The immediate aftermath saw communities spring into action to support those affected, with millions of pounds since given in grants to ease the burden. Now, on the two-year anniversary of the devastation, it emerged that families are still coming forward to seek financial support as the impact continues to take its toll.
“People are still coming to terms with it emotionally, practically and financially,” said Jan Garrill, the chief executive of the Two Ridings Community Foundation, which manages the York Flood Fund.
“The number of people who have come to us and said they’re still struggling financially, or that they still haven’t got back in their house, has been surprising. For a lot of people, there are still incredible feelings of anxiety and worry that it will happen again.”
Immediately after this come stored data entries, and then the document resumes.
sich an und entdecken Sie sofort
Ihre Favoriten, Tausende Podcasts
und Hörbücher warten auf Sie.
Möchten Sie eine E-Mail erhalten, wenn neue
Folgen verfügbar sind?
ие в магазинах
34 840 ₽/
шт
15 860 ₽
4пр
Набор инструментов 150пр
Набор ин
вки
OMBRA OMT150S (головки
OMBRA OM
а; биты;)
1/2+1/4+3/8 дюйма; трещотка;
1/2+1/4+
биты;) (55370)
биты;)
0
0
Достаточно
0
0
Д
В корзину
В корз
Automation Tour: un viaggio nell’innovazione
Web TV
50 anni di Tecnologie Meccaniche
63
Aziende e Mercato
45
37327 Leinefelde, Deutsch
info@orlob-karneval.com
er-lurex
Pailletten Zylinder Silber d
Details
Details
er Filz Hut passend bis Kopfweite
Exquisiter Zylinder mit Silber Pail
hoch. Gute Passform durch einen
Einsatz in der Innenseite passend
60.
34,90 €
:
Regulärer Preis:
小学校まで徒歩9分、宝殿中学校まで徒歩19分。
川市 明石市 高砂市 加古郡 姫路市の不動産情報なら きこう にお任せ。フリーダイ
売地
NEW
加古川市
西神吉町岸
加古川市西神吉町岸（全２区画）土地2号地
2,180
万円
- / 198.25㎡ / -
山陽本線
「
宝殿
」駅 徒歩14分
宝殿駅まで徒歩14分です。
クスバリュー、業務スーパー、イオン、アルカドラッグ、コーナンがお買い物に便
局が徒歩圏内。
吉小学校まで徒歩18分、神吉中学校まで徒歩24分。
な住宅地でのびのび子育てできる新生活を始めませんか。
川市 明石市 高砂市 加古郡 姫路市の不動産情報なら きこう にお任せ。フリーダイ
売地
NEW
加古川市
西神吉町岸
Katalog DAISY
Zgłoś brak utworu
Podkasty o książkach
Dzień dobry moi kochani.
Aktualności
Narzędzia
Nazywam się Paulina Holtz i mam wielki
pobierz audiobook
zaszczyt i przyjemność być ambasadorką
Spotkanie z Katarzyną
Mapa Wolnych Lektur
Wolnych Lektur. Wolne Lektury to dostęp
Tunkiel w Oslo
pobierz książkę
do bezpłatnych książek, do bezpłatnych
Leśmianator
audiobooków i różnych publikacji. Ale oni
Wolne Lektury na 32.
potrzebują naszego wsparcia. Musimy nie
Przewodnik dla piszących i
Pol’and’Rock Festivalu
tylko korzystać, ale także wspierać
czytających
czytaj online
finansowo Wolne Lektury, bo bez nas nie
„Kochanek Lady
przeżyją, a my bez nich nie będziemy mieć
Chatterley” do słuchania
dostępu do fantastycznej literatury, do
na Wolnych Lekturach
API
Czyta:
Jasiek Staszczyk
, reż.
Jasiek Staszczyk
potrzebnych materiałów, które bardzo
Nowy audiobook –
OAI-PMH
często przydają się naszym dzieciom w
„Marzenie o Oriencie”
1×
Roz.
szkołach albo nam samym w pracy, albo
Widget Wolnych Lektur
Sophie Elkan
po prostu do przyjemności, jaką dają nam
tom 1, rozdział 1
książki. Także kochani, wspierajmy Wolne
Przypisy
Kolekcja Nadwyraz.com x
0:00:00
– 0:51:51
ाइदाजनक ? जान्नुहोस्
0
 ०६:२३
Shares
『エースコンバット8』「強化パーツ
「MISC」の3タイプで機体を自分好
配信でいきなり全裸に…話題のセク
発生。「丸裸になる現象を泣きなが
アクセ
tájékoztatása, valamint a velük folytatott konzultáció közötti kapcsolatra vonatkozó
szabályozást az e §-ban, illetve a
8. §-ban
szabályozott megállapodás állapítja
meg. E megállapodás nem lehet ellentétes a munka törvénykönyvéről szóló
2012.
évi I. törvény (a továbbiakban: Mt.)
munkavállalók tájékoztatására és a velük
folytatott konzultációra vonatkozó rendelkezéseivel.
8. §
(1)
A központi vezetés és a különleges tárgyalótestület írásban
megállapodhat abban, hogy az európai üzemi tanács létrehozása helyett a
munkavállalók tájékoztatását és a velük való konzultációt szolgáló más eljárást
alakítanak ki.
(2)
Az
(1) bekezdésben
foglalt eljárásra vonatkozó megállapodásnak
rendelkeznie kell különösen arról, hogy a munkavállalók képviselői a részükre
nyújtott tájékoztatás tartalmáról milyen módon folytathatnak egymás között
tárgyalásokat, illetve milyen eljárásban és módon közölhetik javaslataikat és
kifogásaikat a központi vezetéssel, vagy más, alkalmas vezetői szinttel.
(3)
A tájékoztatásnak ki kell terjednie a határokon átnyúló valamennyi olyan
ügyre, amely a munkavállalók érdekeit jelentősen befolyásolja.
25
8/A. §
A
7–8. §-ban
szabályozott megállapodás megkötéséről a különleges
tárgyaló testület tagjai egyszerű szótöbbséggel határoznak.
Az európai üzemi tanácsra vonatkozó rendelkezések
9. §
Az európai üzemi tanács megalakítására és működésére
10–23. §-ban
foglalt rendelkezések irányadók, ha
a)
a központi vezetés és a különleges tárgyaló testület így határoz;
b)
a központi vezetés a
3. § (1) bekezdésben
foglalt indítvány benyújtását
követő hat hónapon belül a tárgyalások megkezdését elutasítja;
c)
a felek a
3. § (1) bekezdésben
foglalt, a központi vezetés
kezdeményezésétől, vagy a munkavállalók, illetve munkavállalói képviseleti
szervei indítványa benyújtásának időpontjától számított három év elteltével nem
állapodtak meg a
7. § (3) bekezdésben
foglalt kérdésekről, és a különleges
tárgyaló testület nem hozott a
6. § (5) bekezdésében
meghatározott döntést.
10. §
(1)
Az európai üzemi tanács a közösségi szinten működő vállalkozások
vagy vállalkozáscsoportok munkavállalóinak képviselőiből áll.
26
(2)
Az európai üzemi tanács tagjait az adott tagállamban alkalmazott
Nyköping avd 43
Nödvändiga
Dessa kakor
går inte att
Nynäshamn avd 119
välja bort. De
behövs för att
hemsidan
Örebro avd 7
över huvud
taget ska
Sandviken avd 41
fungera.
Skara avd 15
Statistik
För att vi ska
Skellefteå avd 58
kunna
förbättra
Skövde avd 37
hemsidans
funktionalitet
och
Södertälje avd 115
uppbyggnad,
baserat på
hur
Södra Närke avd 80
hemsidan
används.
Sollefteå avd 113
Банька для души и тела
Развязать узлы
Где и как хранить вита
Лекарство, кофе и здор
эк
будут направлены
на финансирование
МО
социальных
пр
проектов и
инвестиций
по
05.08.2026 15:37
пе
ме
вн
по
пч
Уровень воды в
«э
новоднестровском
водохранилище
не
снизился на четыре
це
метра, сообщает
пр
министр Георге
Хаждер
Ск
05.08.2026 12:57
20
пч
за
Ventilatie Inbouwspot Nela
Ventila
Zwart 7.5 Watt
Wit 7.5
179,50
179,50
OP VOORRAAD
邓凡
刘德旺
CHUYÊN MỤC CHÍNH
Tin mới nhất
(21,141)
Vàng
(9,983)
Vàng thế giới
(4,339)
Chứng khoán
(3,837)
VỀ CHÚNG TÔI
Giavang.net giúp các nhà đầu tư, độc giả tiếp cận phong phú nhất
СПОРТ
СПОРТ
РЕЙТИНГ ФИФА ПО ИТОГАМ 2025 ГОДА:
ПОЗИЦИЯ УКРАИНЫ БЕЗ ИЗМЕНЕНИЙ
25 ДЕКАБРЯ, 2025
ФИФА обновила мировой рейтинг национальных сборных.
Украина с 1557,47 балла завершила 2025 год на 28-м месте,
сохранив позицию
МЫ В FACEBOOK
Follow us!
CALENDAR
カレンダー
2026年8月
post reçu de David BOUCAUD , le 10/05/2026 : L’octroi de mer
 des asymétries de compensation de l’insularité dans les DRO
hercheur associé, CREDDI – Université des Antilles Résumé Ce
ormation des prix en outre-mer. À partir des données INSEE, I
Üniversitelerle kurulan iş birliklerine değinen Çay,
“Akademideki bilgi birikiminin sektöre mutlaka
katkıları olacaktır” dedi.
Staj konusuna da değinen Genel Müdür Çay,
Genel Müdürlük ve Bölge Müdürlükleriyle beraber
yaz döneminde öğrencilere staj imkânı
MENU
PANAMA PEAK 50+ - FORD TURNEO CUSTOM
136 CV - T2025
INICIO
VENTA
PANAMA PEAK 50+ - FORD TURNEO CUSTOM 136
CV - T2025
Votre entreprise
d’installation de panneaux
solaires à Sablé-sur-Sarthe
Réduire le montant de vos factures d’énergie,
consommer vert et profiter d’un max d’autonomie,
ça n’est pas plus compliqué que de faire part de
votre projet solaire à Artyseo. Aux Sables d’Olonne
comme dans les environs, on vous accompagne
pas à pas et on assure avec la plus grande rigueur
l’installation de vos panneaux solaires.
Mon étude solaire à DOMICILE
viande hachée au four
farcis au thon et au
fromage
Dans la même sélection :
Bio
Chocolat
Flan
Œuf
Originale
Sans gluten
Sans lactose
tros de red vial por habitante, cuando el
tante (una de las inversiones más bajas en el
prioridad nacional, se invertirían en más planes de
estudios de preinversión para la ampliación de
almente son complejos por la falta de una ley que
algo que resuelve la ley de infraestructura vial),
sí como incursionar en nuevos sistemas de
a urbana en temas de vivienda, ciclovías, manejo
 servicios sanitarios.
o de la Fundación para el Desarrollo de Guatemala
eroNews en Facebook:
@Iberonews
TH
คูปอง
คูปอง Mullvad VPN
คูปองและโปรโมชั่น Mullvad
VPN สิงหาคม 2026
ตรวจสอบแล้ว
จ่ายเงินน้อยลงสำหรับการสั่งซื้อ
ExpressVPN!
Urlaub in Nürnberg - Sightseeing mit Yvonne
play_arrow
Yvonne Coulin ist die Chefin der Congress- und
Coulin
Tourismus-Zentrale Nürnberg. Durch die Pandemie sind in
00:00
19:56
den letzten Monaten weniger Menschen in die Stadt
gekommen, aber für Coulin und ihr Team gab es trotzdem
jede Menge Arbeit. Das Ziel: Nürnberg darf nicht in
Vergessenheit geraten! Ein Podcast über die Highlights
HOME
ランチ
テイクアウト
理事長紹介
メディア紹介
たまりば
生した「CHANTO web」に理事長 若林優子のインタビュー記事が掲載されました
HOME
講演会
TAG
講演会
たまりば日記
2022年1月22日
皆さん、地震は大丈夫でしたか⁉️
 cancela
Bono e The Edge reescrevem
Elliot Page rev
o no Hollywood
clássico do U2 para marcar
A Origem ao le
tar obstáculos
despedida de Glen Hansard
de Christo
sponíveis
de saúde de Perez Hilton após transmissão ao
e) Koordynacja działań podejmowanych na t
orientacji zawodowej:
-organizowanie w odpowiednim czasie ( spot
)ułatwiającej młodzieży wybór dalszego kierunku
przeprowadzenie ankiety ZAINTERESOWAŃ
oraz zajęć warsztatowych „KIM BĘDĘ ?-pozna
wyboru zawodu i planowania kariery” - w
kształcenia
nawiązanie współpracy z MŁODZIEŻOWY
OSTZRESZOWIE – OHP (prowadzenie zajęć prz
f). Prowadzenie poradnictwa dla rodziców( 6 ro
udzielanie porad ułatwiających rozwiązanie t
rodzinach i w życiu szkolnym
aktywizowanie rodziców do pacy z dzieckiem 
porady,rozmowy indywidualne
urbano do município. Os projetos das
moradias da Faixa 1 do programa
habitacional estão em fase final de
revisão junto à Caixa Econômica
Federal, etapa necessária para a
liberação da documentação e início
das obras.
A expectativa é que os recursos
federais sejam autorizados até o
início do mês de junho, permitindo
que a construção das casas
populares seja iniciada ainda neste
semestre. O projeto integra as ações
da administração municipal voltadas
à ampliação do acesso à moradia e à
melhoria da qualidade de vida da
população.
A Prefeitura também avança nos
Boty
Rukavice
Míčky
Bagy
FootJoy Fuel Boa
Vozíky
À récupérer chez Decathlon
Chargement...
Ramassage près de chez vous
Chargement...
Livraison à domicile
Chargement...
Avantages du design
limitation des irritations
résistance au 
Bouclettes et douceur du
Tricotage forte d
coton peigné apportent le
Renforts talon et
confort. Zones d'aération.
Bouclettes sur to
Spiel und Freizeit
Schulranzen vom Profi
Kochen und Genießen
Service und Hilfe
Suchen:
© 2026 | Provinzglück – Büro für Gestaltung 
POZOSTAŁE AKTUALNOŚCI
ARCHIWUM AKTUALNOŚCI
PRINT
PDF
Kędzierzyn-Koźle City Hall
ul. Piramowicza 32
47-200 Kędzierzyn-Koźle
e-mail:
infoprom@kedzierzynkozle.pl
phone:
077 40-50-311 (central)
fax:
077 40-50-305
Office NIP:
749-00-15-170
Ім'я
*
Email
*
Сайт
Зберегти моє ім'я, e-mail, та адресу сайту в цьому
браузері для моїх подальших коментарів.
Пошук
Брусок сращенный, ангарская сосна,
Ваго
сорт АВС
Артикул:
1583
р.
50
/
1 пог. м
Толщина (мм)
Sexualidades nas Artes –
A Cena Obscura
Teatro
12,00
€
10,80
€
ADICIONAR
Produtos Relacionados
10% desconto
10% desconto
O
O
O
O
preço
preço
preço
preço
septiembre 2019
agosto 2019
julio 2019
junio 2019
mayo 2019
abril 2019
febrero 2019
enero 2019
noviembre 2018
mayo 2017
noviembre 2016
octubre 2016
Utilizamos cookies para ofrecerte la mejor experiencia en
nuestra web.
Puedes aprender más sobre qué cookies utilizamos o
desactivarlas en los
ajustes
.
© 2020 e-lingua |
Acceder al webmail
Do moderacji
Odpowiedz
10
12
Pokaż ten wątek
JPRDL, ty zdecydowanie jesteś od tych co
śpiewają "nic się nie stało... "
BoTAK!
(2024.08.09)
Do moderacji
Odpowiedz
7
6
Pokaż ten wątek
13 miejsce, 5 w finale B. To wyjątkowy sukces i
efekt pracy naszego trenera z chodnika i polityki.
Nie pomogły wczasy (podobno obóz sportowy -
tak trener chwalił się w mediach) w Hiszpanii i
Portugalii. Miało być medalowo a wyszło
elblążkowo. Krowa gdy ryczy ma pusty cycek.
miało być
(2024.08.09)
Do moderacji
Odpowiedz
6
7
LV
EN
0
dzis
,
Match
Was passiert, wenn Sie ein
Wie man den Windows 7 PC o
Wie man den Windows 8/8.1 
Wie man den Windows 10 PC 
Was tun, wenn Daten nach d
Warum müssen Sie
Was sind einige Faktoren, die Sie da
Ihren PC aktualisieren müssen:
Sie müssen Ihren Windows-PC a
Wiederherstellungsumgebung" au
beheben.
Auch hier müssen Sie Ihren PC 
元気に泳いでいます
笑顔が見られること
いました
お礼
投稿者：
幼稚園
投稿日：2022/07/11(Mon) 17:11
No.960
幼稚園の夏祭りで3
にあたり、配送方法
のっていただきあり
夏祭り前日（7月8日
The Boxing Day floods of 2015 saw the worst flooding in a generation after the region experienced the wettest December since records began. Heavy rainfall led to record-breaking levels in the Aire, Calder and Foss, the rivers bursting their banks and waters sweeping into surrounding homes and businesses.
In Calderdale, the flooding stretched over 25 miles, with more than 2,000 residents and 1,000 businesses affected, while in York and North Yorkshire a further 900 were hit. Tadcaster, a town torn in two with the loss of its bridge, saw months of misery as a split community faced lengthy detours to cross the river.
The overriding memory of the floods, said Selby District Council leader Mark Crane, remains the “sheer hard work” people put in to recover.
With a new bridge opening this year, along with the opening of the Jorvik Viking Centre in York, resilient businesses are beginning to recover, authorities have said. But the emotional and financial toll has left a scar on individuals and communities, with many fearful of a repeat and now facing hefty insurance rates.
“We are recovering, people are resilient,” said Ms Garrill. “But for many, it was the last straw. It was an abnormal event that had a significant impact on their lives.
“These people, perhaps at first, didn’t ask for much because they thought they could cope. But it has taken its toll.”
Work is under way across the region and the Environment Agency, working with local authorities, is drawing up plans for areas including Calderdale, Bradford, York, Leeds and Skipton. The first phase of a £50m Leeds flood alleviation scheme launched in October, while a business case for the second phase, set to cost £65m, is to be submitted in the New Year.
And in York, a £45m five-year plan to better protect 2,000 homes has been developed, while designs covering 18 areas will be announced in the spring.
“Across Yorkshire, in our current six-year programme from 2015-21, we are investing £475m to better protect 66,000 properties from flood risk,” an Environment Agency spokesman said.